Extracted data entries
┌────────

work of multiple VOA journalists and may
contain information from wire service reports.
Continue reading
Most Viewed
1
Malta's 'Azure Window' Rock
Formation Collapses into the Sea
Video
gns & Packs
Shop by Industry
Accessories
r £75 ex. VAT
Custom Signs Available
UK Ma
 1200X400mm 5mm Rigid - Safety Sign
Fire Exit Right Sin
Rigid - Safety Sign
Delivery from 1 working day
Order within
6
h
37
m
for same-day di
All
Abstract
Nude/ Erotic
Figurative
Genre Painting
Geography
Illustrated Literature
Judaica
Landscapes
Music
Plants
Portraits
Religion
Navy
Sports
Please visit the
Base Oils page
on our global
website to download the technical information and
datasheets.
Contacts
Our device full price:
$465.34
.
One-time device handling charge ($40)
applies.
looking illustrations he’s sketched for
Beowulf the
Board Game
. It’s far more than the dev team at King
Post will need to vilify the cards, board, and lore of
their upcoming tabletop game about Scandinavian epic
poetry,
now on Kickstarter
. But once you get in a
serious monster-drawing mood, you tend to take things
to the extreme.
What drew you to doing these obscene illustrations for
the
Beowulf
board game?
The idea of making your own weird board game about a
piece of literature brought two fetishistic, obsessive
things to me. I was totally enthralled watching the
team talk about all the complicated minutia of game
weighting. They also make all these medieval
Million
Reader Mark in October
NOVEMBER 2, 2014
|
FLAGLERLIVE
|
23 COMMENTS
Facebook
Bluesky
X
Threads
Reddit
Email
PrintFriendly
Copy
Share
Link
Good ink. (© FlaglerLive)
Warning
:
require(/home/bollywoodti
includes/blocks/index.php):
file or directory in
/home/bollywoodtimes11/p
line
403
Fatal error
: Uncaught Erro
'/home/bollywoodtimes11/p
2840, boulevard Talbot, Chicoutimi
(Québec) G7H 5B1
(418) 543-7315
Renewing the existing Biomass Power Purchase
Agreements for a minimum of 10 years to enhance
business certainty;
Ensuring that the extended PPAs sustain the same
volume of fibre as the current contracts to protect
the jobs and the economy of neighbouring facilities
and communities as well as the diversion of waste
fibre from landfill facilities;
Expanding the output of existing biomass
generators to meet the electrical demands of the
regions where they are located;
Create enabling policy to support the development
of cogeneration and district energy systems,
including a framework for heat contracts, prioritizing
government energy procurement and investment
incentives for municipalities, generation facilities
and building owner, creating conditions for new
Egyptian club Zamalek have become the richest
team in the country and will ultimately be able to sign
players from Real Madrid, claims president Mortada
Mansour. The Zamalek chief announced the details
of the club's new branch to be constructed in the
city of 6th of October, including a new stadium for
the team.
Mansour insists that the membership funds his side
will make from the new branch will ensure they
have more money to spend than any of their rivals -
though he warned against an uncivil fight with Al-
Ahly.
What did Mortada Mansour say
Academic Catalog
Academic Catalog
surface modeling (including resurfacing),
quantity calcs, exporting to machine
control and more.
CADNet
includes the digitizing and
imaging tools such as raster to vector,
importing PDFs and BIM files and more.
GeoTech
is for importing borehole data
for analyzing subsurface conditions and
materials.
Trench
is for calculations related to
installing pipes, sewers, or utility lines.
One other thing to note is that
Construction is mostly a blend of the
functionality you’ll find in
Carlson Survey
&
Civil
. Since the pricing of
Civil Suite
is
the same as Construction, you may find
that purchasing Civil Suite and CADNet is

└────────

● **YOUR INSTRUCTIONS**
Reproduce every line of the data without changing a word.

● **WRITTEN REPLY**
work of multiple VOA journalists and may
contain information from wire service reports.
Continue reading
Most Viewed
1
Malta's 'Azure Window' Rock
Formation Collapses into the Sea
Video
gns & Packs
Shop by Industry
Accessories
r £75 ex. VAT
Custom Signs Available
UK Ma
 1200X400mm 5mm Rigid - Safety Sign
Fire Exit Right Sin
Rigid - Safety Sign
Delivery from 1 working day
Order within
6
h
37
m
for same-day di
All
Abstract
Nude/ Erotic
Figurative
Genre Painting
Geography
Illustrated Literature
Judaica
Landscapes
Music
Plants
Portraits
Religion
Navy
Sports
Please visit the
Base Oils page
on our global
website to download the technical information and
datasheets.
Contacts
Our device full price:
$465.34
.
One-time device handling charge ($40)
applies.
looking illustrations he’s sketched for
Beowulf the
Board Game
. It’s far more than the dev team at King
Post will need to vilify the cards, board, and lore of
their upcoming tabletop game about Scandinavian epic
poetry,
now on Kickstarter
. But once you get in a
serious monster-drawing mood, you tend to take things
to the extreme.
What drew you to doing these obscene illustrations for
the
Beowulf
board game?
The idea of making your own weird board game about a
piece of literature brought two fetishistic, obsessive
things to me. I was totally enthralled watching the
team talk about all the complicated minutia of game
weighting. They also make all these medieval
Million
Reader Mark in October
NOVEMBER 2, 2014
|
FLAGLERLIVE
|
23 COMMENTS
Facebook
Bluesky
X
Threads
Reddit
Email
PrintFriendly
Copy
Share
Link
Good ink. (© FlaglerLive)
Warning
:
require(/home/bollywoodti
includes/blocks/index.php):
file or directory in
/home/bollywoodtimes11/p
line
403
Fatal error
: Uncaught Erro
'/home/bollywoodtimes11/p
2840, boulevard Talbot, Chicoutimi
(Québec) G7H 5B1
(418) 543-7315
Renewing the existing Biomass Power Purchase
Agreements for a minimum of 10 years to enhance
business certainty;
Ensuring that the extended PPAs sustain the same
volume of fibre as the current contracts to protect
the jobs and the economy of neighbouring facilities
and communities as well as the diversion of waste
fibre from landfill facilities;
Expanding the output of existing biomass
generators to meet the electrical demands of the
regions where they are located;
Create enabling policy to support the development
of cogeneration and district energy systems,
including a framework for heat contracts, prioritizing
government energy procurement and investment
incentives for municipalities, generation facilities
and building owner, creating conditions for new
Egyptian club Zamalek have become the richest
team in the country and will ultimately be able to sign
players from Real Madrid, claims president Mortada
Mansour. The Zamalek chief announced the details
of the club's new branch to be constructed in the
city of 6th of October, including a new stadium for
the team.
Mansour insists that the membership funds his side
will make from the new branch will ensure they
have more money to spend than any of their rivals -
though he warned against an uncivil fight with Al-
Ahly.
What did Mortada Mansour say
Academic Catalog
Academic Catalog
surface modeling (including resurfacing),
quantity calcs, exporting to machine
control and more.
CADNet
includes the digitizing and
imaging tools such as raster to vector,
importing PDFs and BIM files and more.
GeoTech
is for importing borehole data
for analyzing subsurface conditions and
materials.
Trench
is for calculations related to
installing pipes, sewers, or utility lines.
One other thing to note is that
Construction is mostly a blend of the
functionality you’ll find in
Carlson Survey
&
Civil
. Since the pricing of
Civil Suite
is
the same as Construction, you may find
that purchasing Civil Suite and CADNet is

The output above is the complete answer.